Why we think adding more conv layers is better for the models?

This is just a general question,

Why adding more conv. layers is better? when we see the pictures, it looks like it is really hard to know what a picture has (a dog or a cat). I know that adding layers reduces the image size, but I think we should try to have only a couple of layers, not more.

It’s a good question, but there isn’t an easy answer. There are a number of variables or “hyperparameter” choices one can make: it’s possible to preserve the image size in a “conv” layer if you use “same” padding and “stride” of 1, so adding additional layers does not necessarily imply reducing the size of the height and width dimensions.

But generally speaking the pattern is that the image size reduces and the number of output “channels” grows as you go through the network. The idea is that each conv layer “distills” more information from the output of the previous layers. The way Prof Ng describes it is that you can think of the early layers as detecting low level features like edges and the later layers “integrate” that knowledge into the recognition of higher level features, e.g. two edges which meet at a certain angle might be a cat’s ear.
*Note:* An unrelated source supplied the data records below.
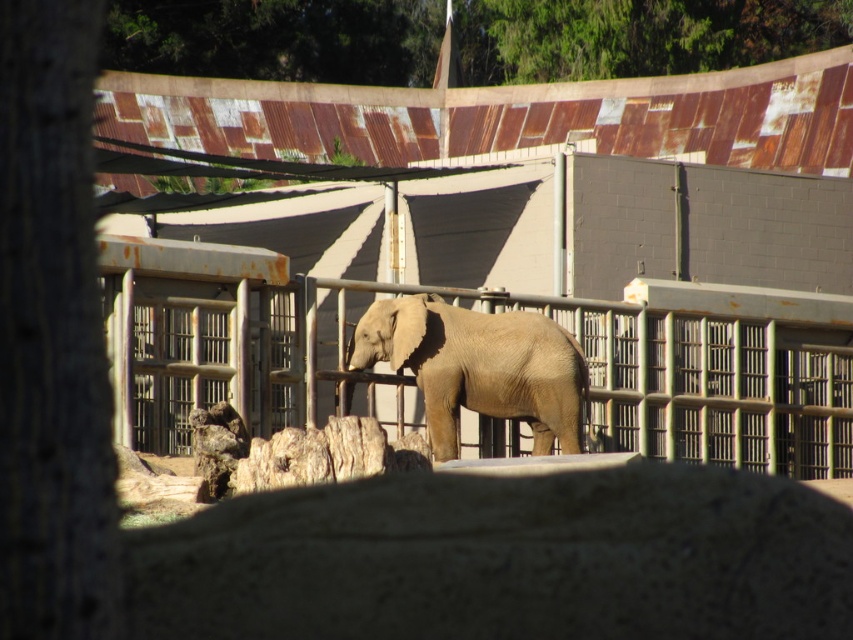
From the picture: Is green leafy tree at upper center behind smooth beige elephant at center?

That is True.

Based on the photo, between green leafy tree at upper center and smooth beige elephant at center, which one appears on the left side from the viewer's perspective?

smooth beige elephant at center is more to the left.

Between point (294, 13) and point (527, 312), which one is positioned in front?

Point (527, 312) is in front.

Locate an element on the screen. Image resolution: width=853 pixels, height=640 pixels. green leafy tree at upper center is located at coordinates (636, 36).

Does point (97, 403) lie behind point (434, 433)?

No, (97, 403) is closer to viewer.

This screenshot has width=853, height=640. Identify the location of brown rough bark tree at left. (51, 336).

Who is more forward, (74, 122) or (579, 44)?

Point (74, 122)

Does brown rough bark tree at left appear over green leafy tree at upper center?

Incorrect, brown rough bark tree at left is not positioned above green leafy tree at upper center.

Find the location of a particular element. Image resolution: width=853 pixels, height=640 pixels. brown rough bark tree at left is located at coordinates [x=51, y=336].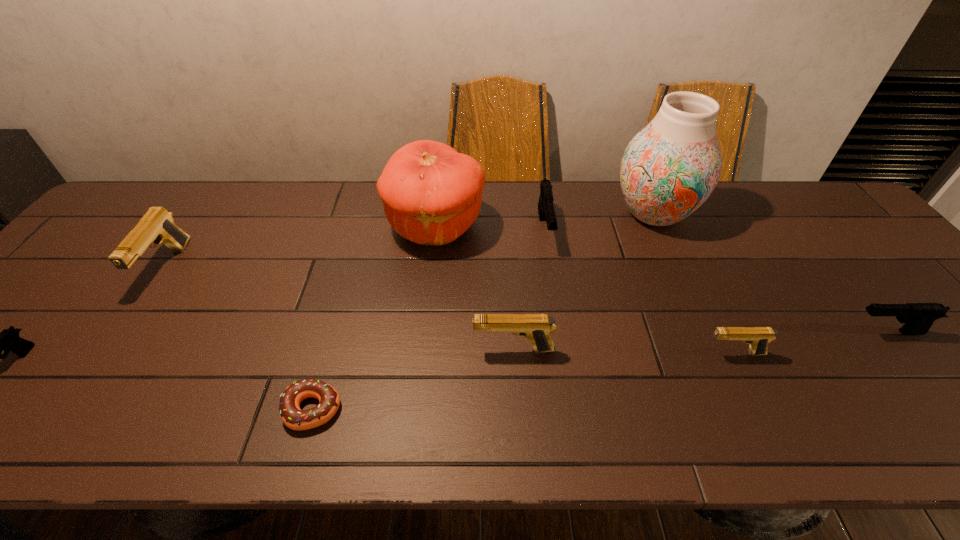
Where is `tan pistol that is the closest to the leftmost tan pistol`? This screenshot has height=540, width=960. tan pistol that is the closest to the leftmost tan pistol is located at coordinates (536, 327).

Locate which black pistol ranks in proximity to the second tallest object. Please provide its 2D coordinates. Your answer should be formatted as a tuple, i.e. [(x, y)], where the tuple contains the x and y coordinates of a point satisfying the conditions above.

[(546, 211)]

Select which black pistol is the second closest to the third farthest pistol. Please provide its 2D coordinates. Your answer should be formatted as a tuple, i.e. [(x, y)], where the tuple contains the x and y coordinates of a point satisfying the conditions above.

[(8, 340)]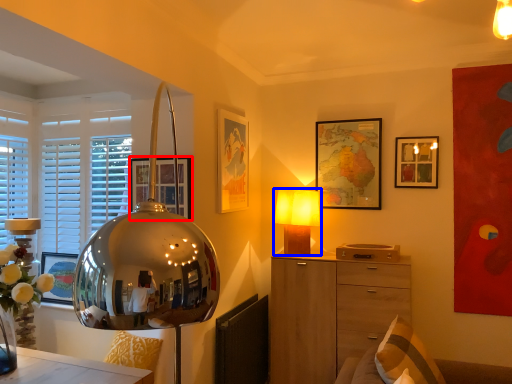
Question: Which object is closer to the camera taking this photo, picture frame (highlighted by a red box) or lamp (highlighted by a blue box)?

Choices:
 (A) picture frame
 (B) lamp

Answer: (A)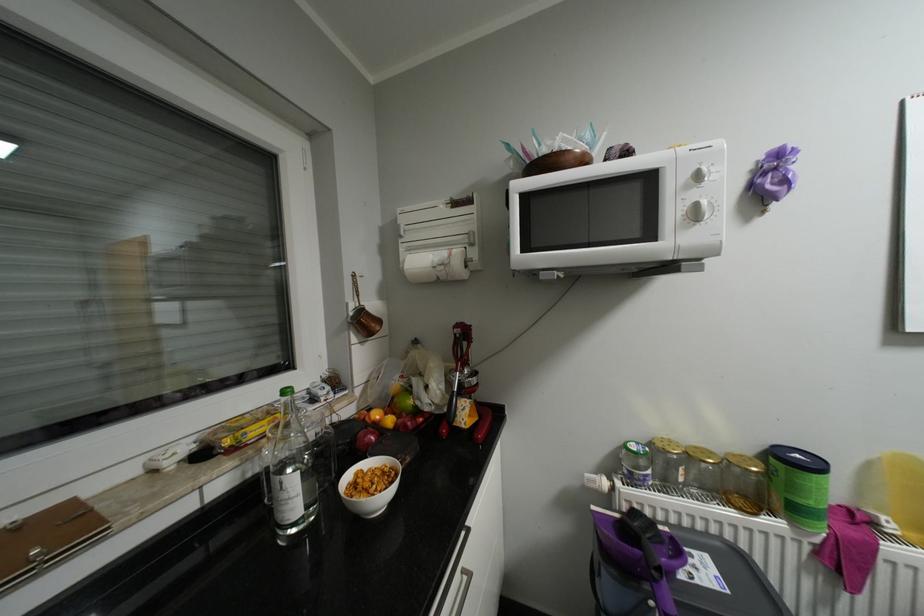
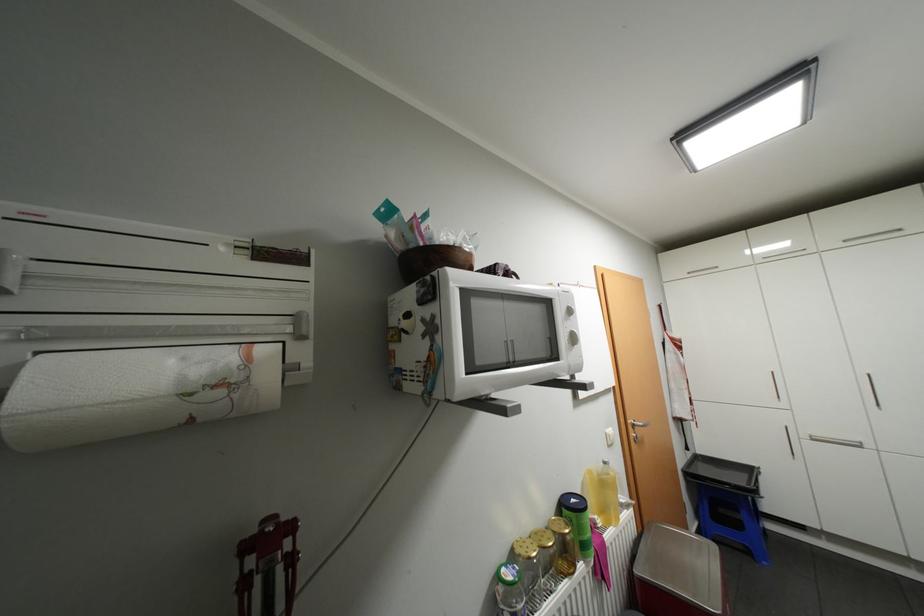
Where in the second image is the point corresponding to (x=408, y=236) from the first image?

(6, 291)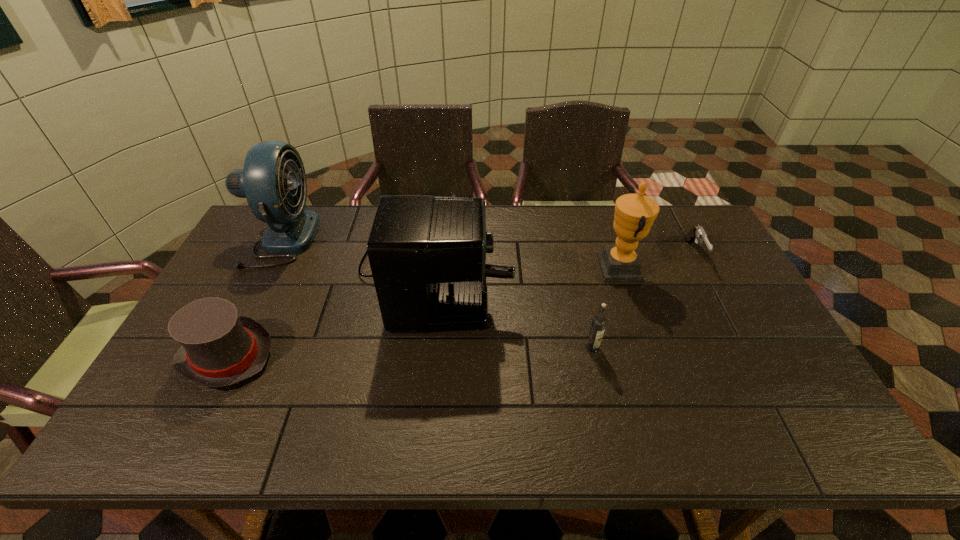
I want to click on empty location between the coffee maker and the dress hat, so click(331, 310).

This screenshot has height=540, width=960. What are the coordinates of `vacant point located between the rightmost object and the award` in the screenshot? It's located at (657, 261).

This screenshot has height=540, width=960. In order to click on object that is the fifth nearest to the fourth tallest object in this screenshot , I will do [x=271, y=167].

Where is `the fourth closest object to the dress hat`? The image size is (960, 540). the fourth closest object to the dress hat is located at coordinates (634, 215).

The image size is (960, 540). In order to click on free space that satisfies the following two spatial constraints: 1. at the front of the award with handles; 2. on the label of the vodka in this screenshot , I will do `click(645, 348)`.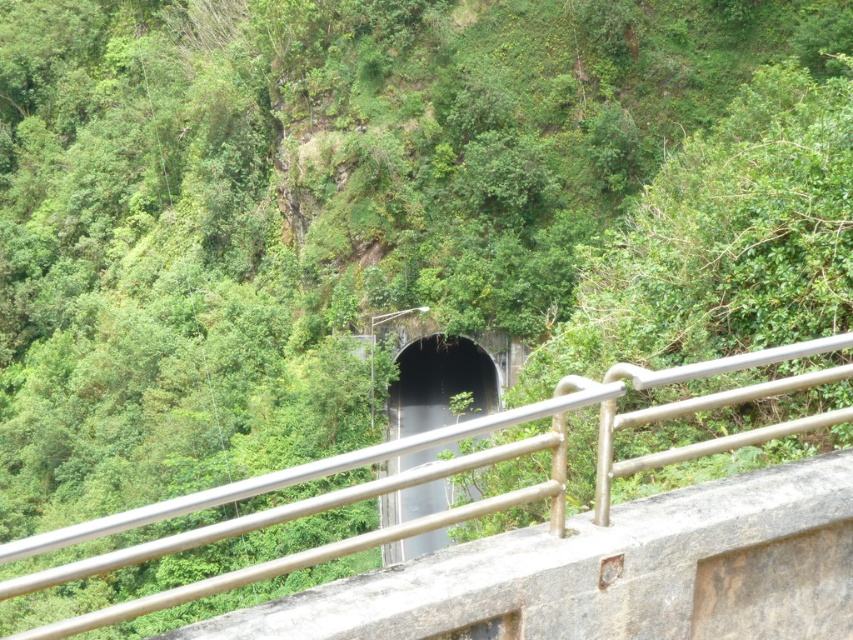
Identify the location of metallic gray rail at center. The width and height of the screenshot is (853, 640). (422, 481).

Looking at this image, who is positioned more to the right, metallic gray rail at center or black concrete tunnel at center?

metallic gray rail at center

Is point (770, 433) farther from camera compared to point (405, 544)?

No, it is in front of (405, 544).

Where is `metallic gray rail at center`? The height and width of the screenshot is (640, 853). metallic gray rail at center is located at coordinates (422, 481).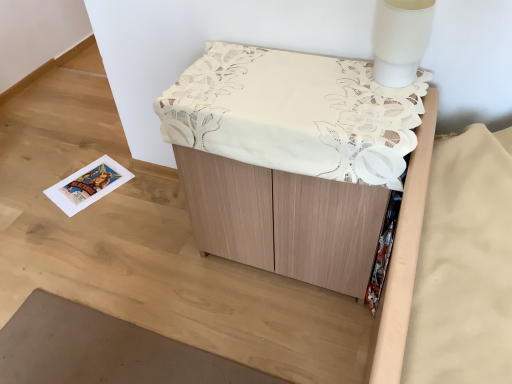
Find the location of a particular element. This screenshot has height=384, width=512. vacant region to the left of wooden cabinet at center is located at coordinates (151, 274).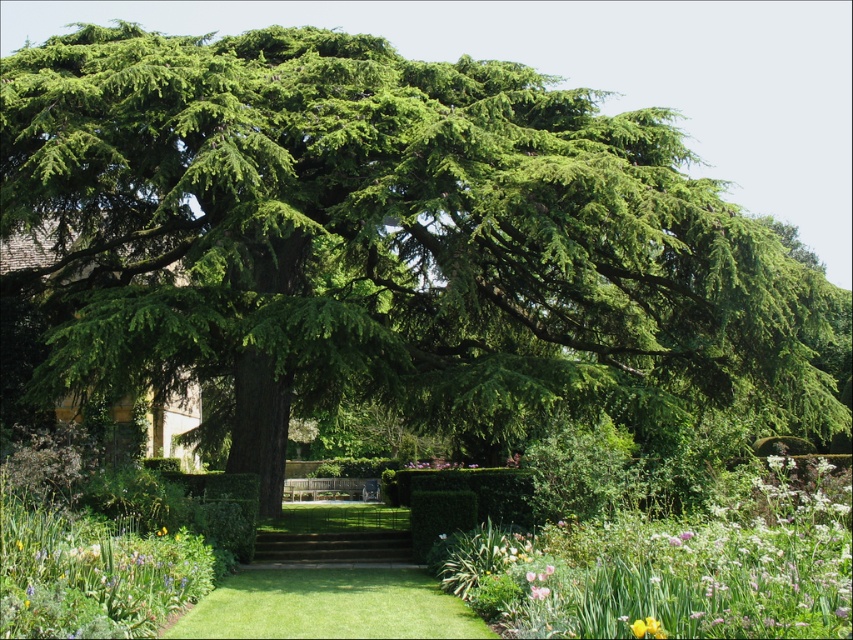
Question: Which is farther from the yellow matte flower at lower right?

Choices:
 (A) soft pink petal at center
 (B) brown wooden stairs at center

Answer: (B)

Question: Does brown wooden stairs at center have a smaller size compared to yellow matte flower at lower right?

Choices:
 (A) no
 (B) yes

Answer: (A)

Question: Can you confirm if brown wooden stairs at center is positioned above soft pink petal at center?

Choices:
 (A) no
 (B) yes

Answer: (A)

Question: Which point appears farthest from the camera in this image?

Choices:
 (A) (370, 544)
 (B) (648, 625)
 (C) (534, 586)

Answer: (A)

Question: Estimate the real-world distances between objects in this image. Which object is closer to the soft pink petal at center?

Choices:
 (A) brown wooden stairs at center
 (B) yellow matte flower at lower right

Answer: (B)

Question: Considering the relative positions of brown wooden stairs at center and soft pink petal at center in the image provided, where is brown wooden stairs at center located with respect to soft pink petal at center?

Then later if you see two objects that looks like cat ears positioned near each other, maybe you’ve found a cat’s head.

But then the question is “how many layers is enough”? There is no “one size fits all” answer to that question. It depends on the complexity of the task at hand. So you need to try experiments to figure out what will be sufficient for your particular problem. Of course the first step is you hope that you can find a paper or some other example of someone who has solved a problem that is at least somewhat similar to yours. If you’re lucky enough to find that, then you start with a similar architecture and see what happens.

So as I said at the beginning, it’s a crucial question, but there is no simple answer. For now, the best idea is to “hold that thought” and listen to all that Prof Ng says and all that we learn in the assignments here in DLS Course 4. We’ll see quite a few examples of networks designed to solve different types of problems. What you will notice is that some of the solutions involve quite a few layers.